5. Tell the managers that business continuity is a well-established discipline that uses a proven, recognized methodology to cushion the organization against negative events.
6. Point out that BC methodology has been codified by leading standards organizations such as the ISO and FFIEC and that its use is required at critical institutions such as banks and healthcare organizations as well as at top-tier government agencies such as the Defense Department.
7. State that the way BC achieves its goal is by systematically identifying the most mission-critical business processes and protecting them.
8. Explain that BC concerns itself with three main areas: protecting business processes, protecting IT processes, and crisis management.
9. Finally, explain and illustrate with a diagram the business continuity life cycle. This can be defined as “The ongoing process of assessing threats, prioritizing business processes, devising recovery strategies and plans, conducting training and mock disaster exercises, and identifying and closing gaps that is necessary to keep a business continuity program up-to-date and an organization resilient.”
Those are the basics. If they’ve followed you that far, you could go a little deeper and introduce such foundational BC concepts as BIAs, RTOs, risk mitigation strategies, the three types of threat (human, natural, and technological), and the four types of disruption (loss of facility or region, loss of human resources, loss of technology, and loss of supplier). But don’t try their patience. Sometimes less more, provided that the “less” covers what really matters.
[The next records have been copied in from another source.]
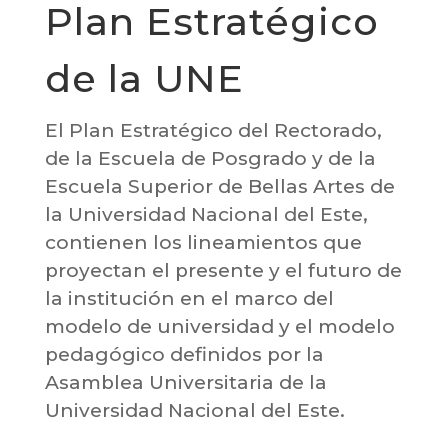
Plan Estratégico
de la UNE
El Plan Estratégico del Rectorado,
de la Escuela de Posgrado y de la
Escuela Superior de Bellas Artes de
la Universidad Nacional del Este,
contienen los lineamientos que
proyectan el presente y el futuro de
la institución en el marco del
modelo de universidad y el modelo
pedagógico definidos por la
Asamblea Universitaria de la
Universidad Nacional del Este.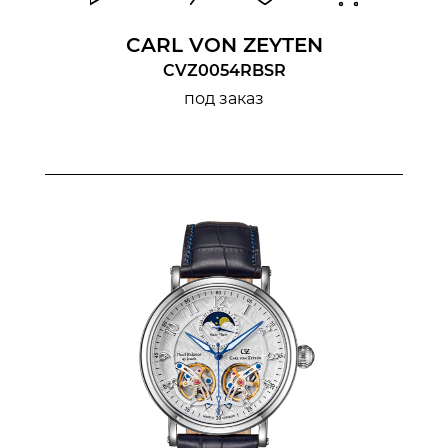
CARL VON ZEYTEN
CVZ0054RBSR
под заказ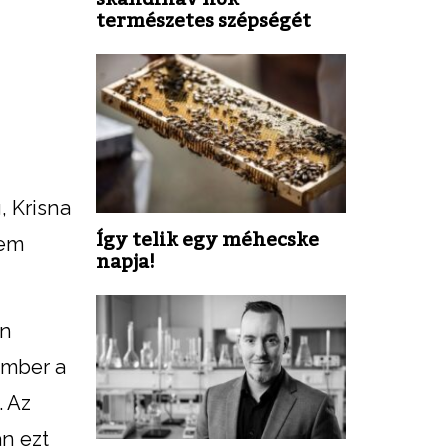
természetes szépségét
, Krisna
Így telik egy méhecske
nem
napja!
an
ember a
. Az
n ezt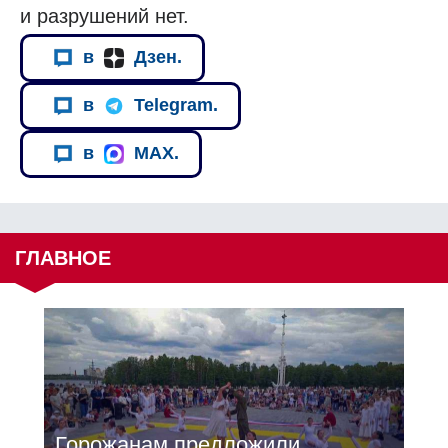
и разрушений нет.
в
Дзен.
в
Telegram.
в
MAX.
ГЛАВНОЕ
Горожанам предложили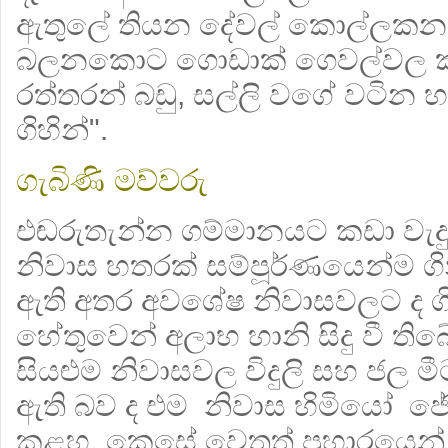
ඇතුලේ තියන දේවල් කොල්ලකනවා
බලනකොට ගොඩාක් ගෙවල්වල කබඩ
රත්තරන් බඩු, සල්ලි වගේ වටින 
ගිහින්".
ගැබිණි මව්වරු
එඬරුතැන්න ගම්මානයට කඩා වැදුණු 
නිවාස හතරක් සම්පූර්ණයෙන්ම ග
ඇති අතර අවශේෂ නිවාසවලට ද ගිනි
හේතුවෙන් අලාභ හානි සිදු වී තිබ
සියළුම නිවාසවල විදුලි සහ ජල 
ඇති බව ද එම නිවාස හිමියෝ ජේඩී
කළහ. කෙසේ වෙතත් ප්‍රහාරයෙන් පස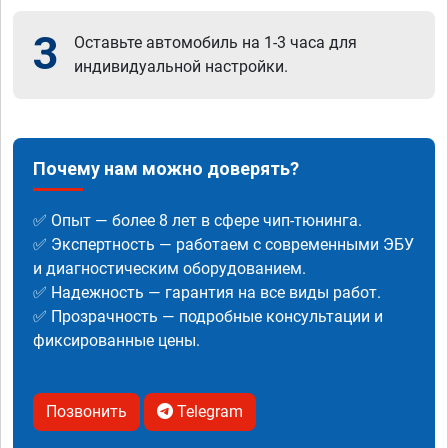
3
Оставьте автомобиль на 1-3 часа для
индивидуальной настройки.
Почему нам можно доверять?
✅ Опыт — более 8 лет в сфере чип-тюнинга.
✅ Экспертность — работаем с современными ЭБУ
и диагностическим оборудованием.
✅ Надежность — гарантия на все виды работ.
✅ Прозрачность — подробные консультации и
фиксированные цены.
Позвонить
Telegram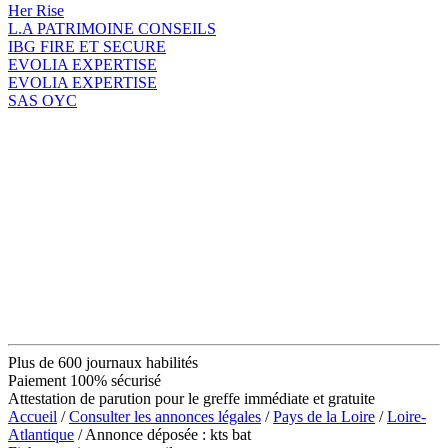
Her Rise
L.A PATRIMOINE CONSEILS
IBG FIRE ET SECURE
EVOLIA EXPERTISE
EVOLIA EXPERTISE
SAS OYC
Plus de 600 journaux habilités
Paiement 100% sécurisé
Attestation de parution pour le greffe immédiate et gratuite
Accueil
/
Consulter les annonces légales
/
Pays de la Loire
/
Loire-
Atlantique
/ Annonce déposée : kts bat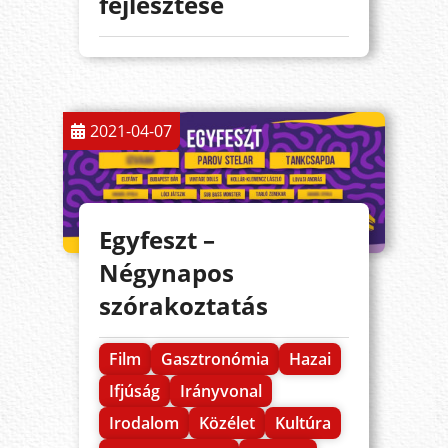
fejlesztése
2021-04-07
Egyfeszt –
Négynapos
szórakoztatás
Film
Gasztronómia
Hazai
Ifjúság
Irányvonal
Irodalom
Közélet
Kultúra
As limited as the above information is, I guarantee you most of it will be new to most senior managers.
What’s more, it just might pique their interest, allay their skepticism, and win their support, a critical requirement if a BC consulting engagement is to succeed.
If you want to hamstring your BC consultant, it isn’t hard to do. All that’s required is to allow your senior management to remain in the dark about what BC is and why it’s important for the organization to become good at it.
If, on the other hand, you want the consultant to be effective and the engagement to succeed, ensure that provision is made early on for the top managers to receive a briefing, from either the BC team or the consultant, on the core purpose, credibility, and content of BC in general and the engagement in particular.
As strange as it seems, organizations routinely hire a BC consulting firm to improve their resilience, then undercut the engagement through a lack of cooperation. More often than not, the root cause lies in management’s total lack of knowledge of what business continuity is and what’s important.
Management ignorance fuels indifference on the part of everyone at the organization, allowing inertia to harden into concrete. The best way of avoiding this—and to ensure the engagement achieves its goal of improving the company’s resilience—is for the BC team or the consultant to spend a short period of time with senior management at the outset of the engagement spelling out in simple terms what BC is and why it’s worthwhile.